=== Dataset ===

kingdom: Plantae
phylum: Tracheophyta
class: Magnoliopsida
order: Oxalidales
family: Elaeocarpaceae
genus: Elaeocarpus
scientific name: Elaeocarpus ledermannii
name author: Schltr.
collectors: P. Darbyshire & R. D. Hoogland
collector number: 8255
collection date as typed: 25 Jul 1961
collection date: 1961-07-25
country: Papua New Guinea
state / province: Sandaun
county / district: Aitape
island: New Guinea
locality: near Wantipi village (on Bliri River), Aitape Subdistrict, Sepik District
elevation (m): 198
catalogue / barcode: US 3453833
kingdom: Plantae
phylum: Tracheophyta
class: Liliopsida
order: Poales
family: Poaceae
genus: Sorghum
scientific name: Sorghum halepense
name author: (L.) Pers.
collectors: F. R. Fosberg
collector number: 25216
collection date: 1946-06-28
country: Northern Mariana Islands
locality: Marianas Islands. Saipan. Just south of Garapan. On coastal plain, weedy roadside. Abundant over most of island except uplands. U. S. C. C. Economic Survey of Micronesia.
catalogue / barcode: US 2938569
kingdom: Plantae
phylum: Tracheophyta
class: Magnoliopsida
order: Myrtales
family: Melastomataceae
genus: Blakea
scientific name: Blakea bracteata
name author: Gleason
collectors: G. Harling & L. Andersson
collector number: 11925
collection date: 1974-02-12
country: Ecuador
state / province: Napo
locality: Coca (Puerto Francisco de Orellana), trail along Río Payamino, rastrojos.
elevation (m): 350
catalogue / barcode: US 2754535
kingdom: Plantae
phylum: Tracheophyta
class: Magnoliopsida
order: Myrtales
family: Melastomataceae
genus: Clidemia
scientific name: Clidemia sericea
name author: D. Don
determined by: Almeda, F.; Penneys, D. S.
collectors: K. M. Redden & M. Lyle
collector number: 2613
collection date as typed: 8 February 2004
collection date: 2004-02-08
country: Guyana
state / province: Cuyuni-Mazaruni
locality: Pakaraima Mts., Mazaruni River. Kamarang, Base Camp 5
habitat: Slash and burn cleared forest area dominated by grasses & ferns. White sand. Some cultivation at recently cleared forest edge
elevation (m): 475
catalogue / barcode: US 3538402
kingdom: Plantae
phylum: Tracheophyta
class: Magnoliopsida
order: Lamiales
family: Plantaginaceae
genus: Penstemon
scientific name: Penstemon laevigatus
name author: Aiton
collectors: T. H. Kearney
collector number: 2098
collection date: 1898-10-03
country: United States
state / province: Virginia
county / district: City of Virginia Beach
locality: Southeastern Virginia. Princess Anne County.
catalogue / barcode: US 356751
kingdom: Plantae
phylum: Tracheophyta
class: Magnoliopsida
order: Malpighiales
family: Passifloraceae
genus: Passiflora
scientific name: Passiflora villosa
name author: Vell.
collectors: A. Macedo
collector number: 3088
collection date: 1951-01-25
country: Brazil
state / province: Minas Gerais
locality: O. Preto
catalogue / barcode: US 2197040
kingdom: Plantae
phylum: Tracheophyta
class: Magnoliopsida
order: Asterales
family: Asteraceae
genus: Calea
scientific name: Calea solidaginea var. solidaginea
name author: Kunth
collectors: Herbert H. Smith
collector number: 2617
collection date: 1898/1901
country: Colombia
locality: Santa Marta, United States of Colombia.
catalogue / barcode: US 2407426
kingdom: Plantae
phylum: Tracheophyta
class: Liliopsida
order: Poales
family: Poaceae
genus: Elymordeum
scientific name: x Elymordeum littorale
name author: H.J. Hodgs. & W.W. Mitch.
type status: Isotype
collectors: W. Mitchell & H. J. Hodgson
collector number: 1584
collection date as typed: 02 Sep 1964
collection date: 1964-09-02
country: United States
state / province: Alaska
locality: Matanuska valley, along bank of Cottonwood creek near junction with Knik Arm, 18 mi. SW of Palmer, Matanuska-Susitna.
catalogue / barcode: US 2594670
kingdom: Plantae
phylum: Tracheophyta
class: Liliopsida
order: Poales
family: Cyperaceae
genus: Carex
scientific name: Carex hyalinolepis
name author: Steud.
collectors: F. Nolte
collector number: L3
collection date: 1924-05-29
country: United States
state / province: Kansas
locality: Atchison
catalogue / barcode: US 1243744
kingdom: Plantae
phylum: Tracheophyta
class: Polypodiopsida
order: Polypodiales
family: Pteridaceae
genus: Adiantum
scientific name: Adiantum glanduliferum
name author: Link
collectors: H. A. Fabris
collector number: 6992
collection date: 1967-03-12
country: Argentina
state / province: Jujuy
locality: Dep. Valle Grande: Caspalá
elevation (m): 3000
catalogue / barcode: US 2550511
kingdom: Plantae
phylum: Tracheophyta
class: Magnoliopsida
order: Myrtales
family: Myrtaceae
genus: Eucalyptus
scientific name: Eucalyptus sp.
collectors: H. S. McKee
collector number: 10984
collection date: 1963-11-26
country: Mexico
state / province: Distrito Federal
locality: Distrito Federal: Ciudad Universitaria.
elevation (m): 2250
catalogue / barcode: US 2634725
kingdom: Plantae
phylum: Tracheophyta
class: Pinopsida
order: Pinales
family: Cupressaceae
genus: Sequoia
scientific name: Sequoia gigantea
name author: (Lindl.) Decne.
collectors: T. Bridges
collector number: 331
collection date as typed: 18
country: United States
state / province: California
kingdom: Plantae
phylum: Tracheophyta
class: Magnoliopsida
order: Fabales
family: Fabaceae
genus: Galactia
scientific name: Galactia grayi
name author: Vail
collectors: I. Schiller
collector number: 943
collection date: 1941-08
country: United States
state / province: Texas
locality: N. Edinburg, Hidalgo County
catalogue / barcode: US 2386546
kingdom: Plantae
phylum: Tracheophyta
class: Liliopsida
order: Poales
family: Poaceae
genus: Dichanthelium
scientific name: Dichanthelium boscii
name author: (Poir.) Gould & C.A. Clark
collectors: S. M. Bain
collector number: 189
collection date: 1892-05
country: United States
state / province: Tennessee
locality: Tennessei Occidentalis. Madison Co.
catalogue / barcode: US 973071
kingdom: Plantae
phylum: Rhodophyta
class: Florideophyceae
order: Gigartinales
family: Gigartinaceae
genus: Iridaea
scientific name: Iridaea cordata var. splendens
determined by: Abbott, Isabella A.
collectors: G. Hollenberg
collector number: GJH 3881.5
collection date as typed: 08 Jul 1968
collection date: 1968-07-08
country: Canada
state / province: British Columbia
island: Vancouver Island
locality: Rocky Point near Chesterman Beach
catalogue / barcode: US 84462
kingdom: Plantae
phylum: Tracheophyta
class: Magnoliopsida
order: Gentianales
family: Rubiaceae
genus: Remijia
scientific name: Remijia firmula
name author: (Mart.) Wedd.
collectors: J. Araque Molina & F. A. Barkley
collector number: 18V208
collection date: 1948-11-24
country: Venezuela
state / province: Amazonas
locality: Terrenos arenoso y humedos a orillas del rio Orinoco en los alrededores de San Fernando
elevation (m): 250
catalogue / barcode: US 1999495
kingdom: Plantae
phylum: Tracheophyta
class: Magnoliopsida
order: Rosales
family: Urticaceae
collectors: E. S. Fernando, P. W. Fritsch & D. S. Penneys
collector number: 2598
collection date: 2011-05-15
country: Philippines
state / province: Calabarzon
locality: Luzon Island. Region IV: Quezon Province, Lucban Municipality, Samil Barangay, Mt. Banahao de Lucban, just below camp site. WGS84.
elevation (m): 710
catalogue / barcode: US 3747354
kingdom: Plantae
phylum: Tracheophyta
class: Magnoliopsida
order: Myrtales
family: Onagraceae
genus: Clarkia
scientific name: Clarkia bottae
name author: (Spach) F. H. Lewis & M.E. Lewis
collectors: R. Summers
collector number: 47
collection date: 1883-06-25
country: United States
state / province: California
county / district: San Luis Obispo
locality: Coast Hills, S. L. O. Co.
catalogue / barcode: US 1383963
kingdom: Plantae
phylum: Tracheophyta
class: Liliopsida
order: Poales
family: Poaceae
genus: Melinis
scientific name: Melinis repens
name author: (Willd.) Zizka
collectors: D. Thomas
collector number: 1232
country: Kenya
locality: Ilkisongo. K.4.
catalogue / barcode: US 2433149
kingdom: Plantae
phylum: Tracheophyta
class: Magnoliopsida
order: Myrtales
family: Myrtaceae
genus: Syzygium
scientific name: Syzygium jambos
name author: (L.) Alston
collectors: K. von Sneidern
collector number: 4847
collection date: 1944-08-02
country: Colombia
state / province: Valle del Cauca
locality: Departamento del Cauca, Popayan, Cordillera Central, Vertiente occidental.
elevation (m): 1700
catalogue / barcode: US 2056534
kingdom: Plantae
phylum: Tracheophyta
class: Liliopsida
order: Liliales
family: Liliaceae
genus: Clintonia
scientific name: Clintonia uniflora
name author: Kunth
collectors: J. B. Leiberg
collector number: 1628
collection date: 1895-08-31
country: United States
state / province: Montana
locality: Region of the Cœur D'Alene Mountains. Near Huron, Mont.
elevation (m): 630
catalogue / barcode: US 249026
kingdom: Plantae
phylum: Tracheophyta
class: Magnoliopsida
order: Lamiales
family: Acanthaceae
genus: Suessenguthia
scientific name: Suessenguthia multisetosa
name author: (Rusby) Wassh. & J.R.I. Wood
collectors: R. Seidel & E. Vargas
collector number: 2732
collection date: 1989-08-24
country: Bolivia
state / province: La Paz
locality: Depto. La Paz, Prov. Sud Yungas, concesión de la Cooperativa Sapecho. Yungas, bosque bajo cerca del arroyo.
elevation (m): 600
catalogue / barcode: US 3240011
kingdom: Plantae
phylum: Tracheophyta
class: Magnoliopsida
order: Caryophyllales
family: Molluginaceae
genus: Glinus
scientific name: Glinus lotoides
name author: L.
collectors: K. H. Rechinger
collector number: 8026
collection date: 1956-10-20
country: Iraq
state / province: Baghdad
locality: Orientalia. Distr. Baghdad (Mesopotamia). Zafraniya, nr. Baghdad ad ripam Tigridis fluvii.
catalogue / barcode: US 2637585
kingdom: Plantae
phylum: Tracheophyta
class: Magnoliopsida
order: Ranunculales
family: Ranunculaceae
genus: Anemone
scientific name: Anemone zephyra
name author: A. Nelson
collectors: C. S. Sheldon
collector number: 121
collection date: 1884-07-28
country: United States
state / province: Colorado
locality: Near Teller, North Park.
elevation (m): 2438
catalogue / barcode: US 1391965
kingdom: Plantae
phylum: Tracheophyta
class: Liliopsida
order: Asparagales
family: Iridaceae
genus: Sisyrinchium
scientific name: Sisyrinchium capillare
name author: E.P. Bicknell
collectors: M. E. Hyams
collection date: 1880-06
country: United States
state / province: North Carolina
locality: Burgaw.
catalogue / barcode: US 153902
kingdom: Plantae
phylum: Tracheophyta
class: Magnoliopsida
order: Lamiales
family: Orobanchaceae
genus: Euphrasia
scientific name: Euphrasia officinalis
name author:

===

## Short problem
Rewrite the data from the line with "scientific name: Clidemia sericea" up to and including the line with "elevation (m): 475" as a Markdown table with the columns No. and Data line. Number each row, put one line per row, and leave out any blank lines.

## Result of this exercise
| No. | Data line |
|---|---|
| 1 | scientific name: Clidemia sericea |
| 2 | name author: D. Don |
| 3 | determined by: Almeda, F.; Penneys, D. S. |
| 4 | collectors: K. M. Redden & M. Lyle |
| 5 | collector number: 2613 |
| 6 | collection date as typed: 8 February 2004 |
| 7 | collection date: 2004-02-08 |
| 8 | country: Guyana |
| 9 | state / province: Cuyuni-Mazaruni |
| 10 | locality: Pakaraima Mts., Mazaruni River. Kamarang, Base Camp 5 |
| 11 | habitat: Slash and burn cleared forest area dominated by grasses & ferns. White sand. Some cultivation at recently cleared forest edge |
| 12 | elevation (m): 475 |